**About this exercise**
Could you filter the data below down to the lines that hold the word "these"?

Saved data entries:
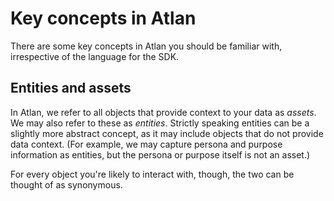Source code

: 
# Key concepts in Atlan

There are some key concepts in Atlan you should be familiar with, irrespective of the language for the SDK.

## Entities and assets

In Atlan, we refer to all objects that provide context to your data as *assets*. We may also refer to these as *entities*. Strictly speaking entities can be a slightly more abstract concept, as it may include objects that do not provide data context. (For example, we may capture persona and purpose information as entities, but the persona or purpose itself is not an asset.)

For every object you're likely to interact with, though, the two can be thought of as synonymous.
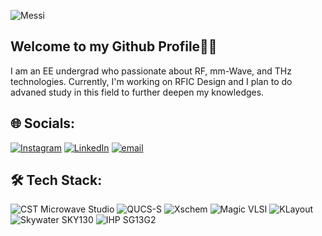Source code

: ![Messi](https://media.giphy.com/media/v1.Y2lkPTc5MGI3NjExajdteHo4eWxyODU0OHAxOWlkY21wc3A1Ynp6a3hhYTg0amQ3am5yNyZlcD12MV9naWZzX3NlYXJjaCZjdD1n/TjAcxImn74uoDYVxFl/giphy.gif)

## Welcome to my Github Profile👋👋

I am an EE undergrad who passionate about RF, mm-Wave, and THz technologies. Currently, I'm working on RFIC Design and I plan to do advaned study in this field to further deepen my knowledges.

## 🌐 Socials:

[![Instagram](https://img.shields.io/badge/Instagram-%23E4405F.svg?logo=Instagram&logoColor=white)](https://instagram.com/mtfirmansyah_) [![LinkedIn](https://img.shields.io/badge/LinkedIn-%230077B5.svg?logo=linkedin&logoColor=white)](https://linkedin.com/in/muchammadtegarfirmansyah) [![email](https://img.shields.io/badge/Email-D14836?logo=gmail&logoColor=white)](mailto:mtfirmansyah15@gmail.com)

## 🛠️ Tech Stack:

![CST Microwave Studio](https://img.shields.io/badge/CST_Microwave_Studio-blue) ![QUCS-S](https://img.shields.io/badge/QUCS--S-orange) ![Xschem](https://img.shields.io/badge/Xschem-black) ![Magic VLSI](https://img.shields.io/badge/Magic_VLSI-pink) ![KLayout](https://img.shields.io/badge/KLayout-yellow) ![Skywater SKY130](https://img.shields.io/badge/Skywater_SKY130-grey) ![IHP SG13G2](https://img.shields.io/badge/IHP_SG13G2-red)
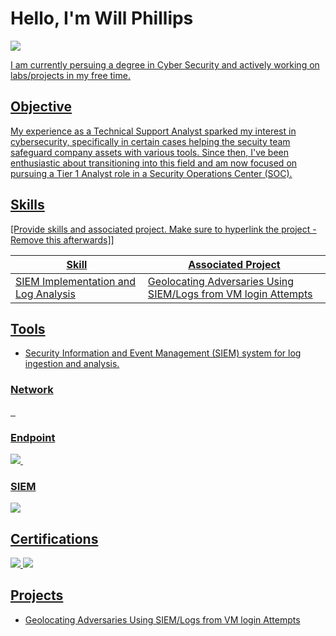 # Hello, I'm Will Phillips
<a href="https://linkedin.com/in/william-phillips12"><img src="https://img.shields.io/badge/-LinkedIn-0072b1?&style=for-the-badge&logo=linkedin&logoColor=white" />

I am currently persuing a degree in Cyber Security and actively working on labs/projects in my free time.

## Objective
My experience as a Technical Support Analyst sparked my interest in cybersecurity, specifically in certain cases helping the secuity team safeguard company assets with various tools. Since then, I've been enthusiastic about transitioning into this field and am now focused on pursuing a Tier 1 Analyst role in a Security Operations Center (SOC).
## Skills
[Provide skills and associated project. Make sure to hyperlink the project - Remove this afterwards]]

| Skill                                         | Associated Project         |
|-----------------------------------------------|----------------------------|
| SIEM Implementation and Log Analysis          | <a href="https://github.com/Willphillips96/Azure-SIEM-Honeypot-Lab">Geolocating Adversaries Using SIEM/Logs from VM login Attempts</a>|


## Tools
- Security Information and Event Management (SIEM) system for log ingestion and analysis.

### Network
<div>
    <img src="" />
    <img src="" />
    <img src="" />
</div>

### Endpoint
<div>
    <img src="https://img.shields.io/badge/-Microsoft_Defender_for_Endpoint-00A4EF?&style=for-the-badge&logo=Microsoft&logoColor=white" />
    <img src="" />
</div>

### SIEM
<div>
    <img src="https://img.shields.io/badge/-Microsoft_Sentinel-0078D4?&style=for-the-badge&logo=Microsoft&logoColor=white" />
</div>

## Certifications
<div>
<img src="https://img.shields.io/badge/-Security%2B-FF0000?&style=for-the-badge&logo=CompTIA&logoColor=white" />
<img src="https://img.shields.io/badge/-Azure%20Fundamentals-0078D4?&style=for-the-badge&logo=Microsoft%20Azure&logoColor=white" />
</div>

## Projects
- <a href="https://github.com/Willphillips96/Azure-SIEM-Honeypot-Lab">Geolocating Adversaries Using SIEM/Logs from VM login Attempts</a>
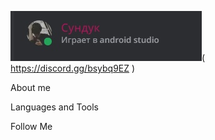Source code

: ![Header](https://github.com/Asliddin009/Asliddin009/blob/main/assets/oHCXJV3EK8o.jpg)(
    https://discord.gg/bsybq9EZ
)

About me 

Languages and Tools

Follow Me
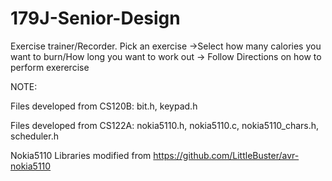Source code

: # 179J-Senior-Design
Exercise trainer/Recorder.  Pick an exercise ->Select how many calories you want to burn/How long you want to work out -> Follow Directions
on how to perform exerercise

NOTE:

Files developed from CS120B: bit.h, keypad.h

Files developed from CS122A: nokia5110.h, nokia5110.c, nokia5110_chars.h, scheduler.h

Nokia5110 Libraries modified from https://github.com/LittleBuster/avr-nokia5110
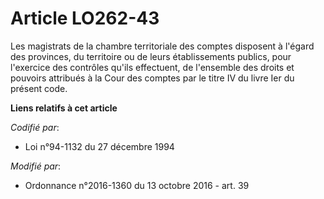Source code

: # Article LO262-43

Les magistrats de la chambre territoriale des comptes disposent à l'égard des provinces, du territoire ou de leurs
établissements publics, pour l'exercice des contrôles qu'ils effectuent, de l'ensemble des droits et pouvoirs attribués à la
Cour des comptes par le titre IV du livre Ier du présent code.

**Liens relatifs à cet article**

_Codifié par_:

  - Loi n°94-1132 du 27 décembre 1994

_Modifié par_:

  - Ordonnance n°2016-1360 du 13 octobre 2016 - art. 39

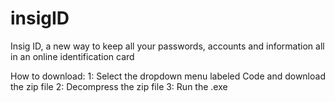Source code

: # insigID
Insig ID, a new way to keep all your passwords, accounts and information all in an online identification card

How to download:
1: Select the dropdown menu labeled Code and download the zip file
2: Decompress the zip file
3: Run the .exe
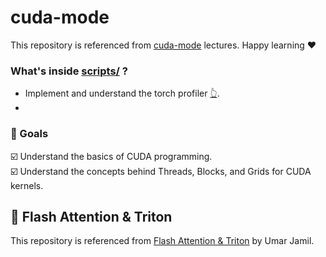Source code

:# **cuda-mode**  
This repository is referenced from [cuda-mode](https://github.com/cuda-mode/lectures.git) lectures. Happy learning ❤️

### **What's inside [scripts/](./scripts/) ?**
- Implement and understand the torch profiler [👆](./scripts/pytorch_square.py).
- 

### **🎯 Goals**
☑️ Understand the basics of CUDA programming.  
☑️ Understand the concepts behind Threads, Blocks, and Grids for CUDA kernels.  


## **🌳 Flash Attention & Triton**  
This repository is referenced from [Flash Attention & Triton](https://github.com/hkproj/triton-flash-attention) by Umar Jamil. 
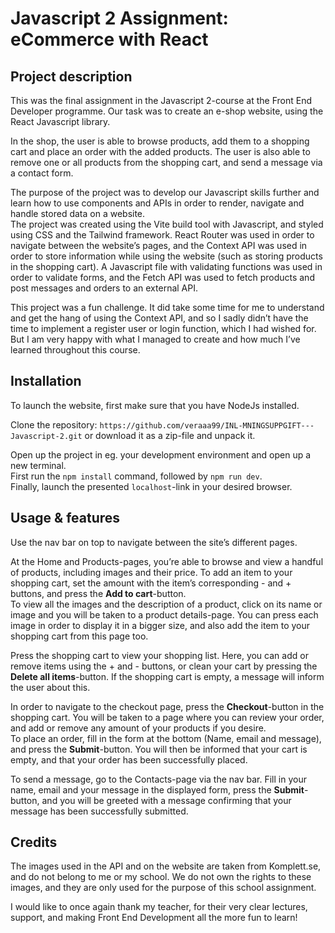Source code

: # Javascript 2 Assignment: eCommerce with React

## Project description
This was the final assignment in the Javascript 2-course at the Front End Developer programme. 
Our task was to create an e-shop website, using the React Javascript library. 

In the shop, the user is able to browse products, add them to a shopping cart and place an order with the added products. The user is also able to remove one or all products from the shopping cart, and send a message via a contact form.

The purpose of the project was to develop our Javascript skills further and learn how to use components and APIs in order to render, navigate and handle stored data on a website.<br/>The project was created using the Vite build tool with Javascript, and styled using CSS and the Tailwind framework. React Router was used in order to navigate between the website’s pages, and the Context API was used in order to store information while using the website (such as storing products in the shopping cart). A Javascript file with validating functions was used in order to validate forms, and the Fetch API was used to fetch products and post messages and orders to an external API.

This project was a fun challenge. It did take some time for me to understand and get the hang of using the Context API, and so I sadly didn’t have the time to implement a register user or login function, which I had wished for. But I am very happy with what I managed to create and how much I’ve learned throughout this course. 

## Installation
To launch the website, first make sure that you have NodeJs installed. 

Clone the repository: `https://github.com/veraaa99/INL-MNINGSUPPGIFT---Javascript-2.git` or download it as a zip-file and unpack it.<br/>

Open up the project in eg. your development environment and open up a new terminal.<br/>First run the `npm install` command, followed by `npm run dev`.<br/>Finally, launch the presented `localhost`-link in your desired browser.

## Usage & features
Use the nav bar on top to navigate between the site’s different pages.

At the Home and Products-pages, you’re able to browse and view a handful of products, including images and their price. To add an item to your shopping cart, set the amount with the item’s corresponding - and + buttons, and press the **Add to cart**-button.<br/>To view all the images and the description of a product, click on its name or image and you will be taken to a product details-page. You can press each image in order to display it in a bigger size, and also add the item to your shopping cart from this page too.

Press the shopping cart to view your shopping list. Here, you can add or remove items using the + and - buttons, or clean your cart by pressing the  **Delete all items**-button. If the shopping cart is empty, a message will inform the user about this. 

In order to navigate to the checkout page, press the  **Checkout**-button in the shopping cart. You will be taken to a page where you can review your order, and add or remove any amount of your products if you desire.<br/>To place an order, fill in the form at the bottom (Name, email and message), and press the **Submit**-button. You will then be informed that your cart is empty, and that your order has been successfully placed.

To send a message, go to the Contacts-page via the nav bar. Fill in your name, email and your message in the displayed form, press the **Submit**-button, and you will be greeted with a message confirming that your message has been successfully submitted. 

## Credits
The images used in the API and on the website are taken from Komplett.se, and do not belong to me or my school. We do not own the rights to these images, and they are only used for the purpose of this school assignment.

I would like to once again thank my teacher, for their very clear lectures, support, and making Front End Development all the more fun to learn!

**Written reply**
In Atlan, we refer to all objects that provide context to your data as *assets*. We may also refer to these as *entities*. Strictly speaking entities can be a slightly more abstract concept, as it may include objects that do not provide data context. (For example, we may capture persona and purpose information as entities, but the persona or purpose itself is not an asset.)
The images used in the API and on the website are taken from Komplett.se, and do not belong to me or my school. We do not own the rights to these images, and they are only used for the purpose of this school assignment.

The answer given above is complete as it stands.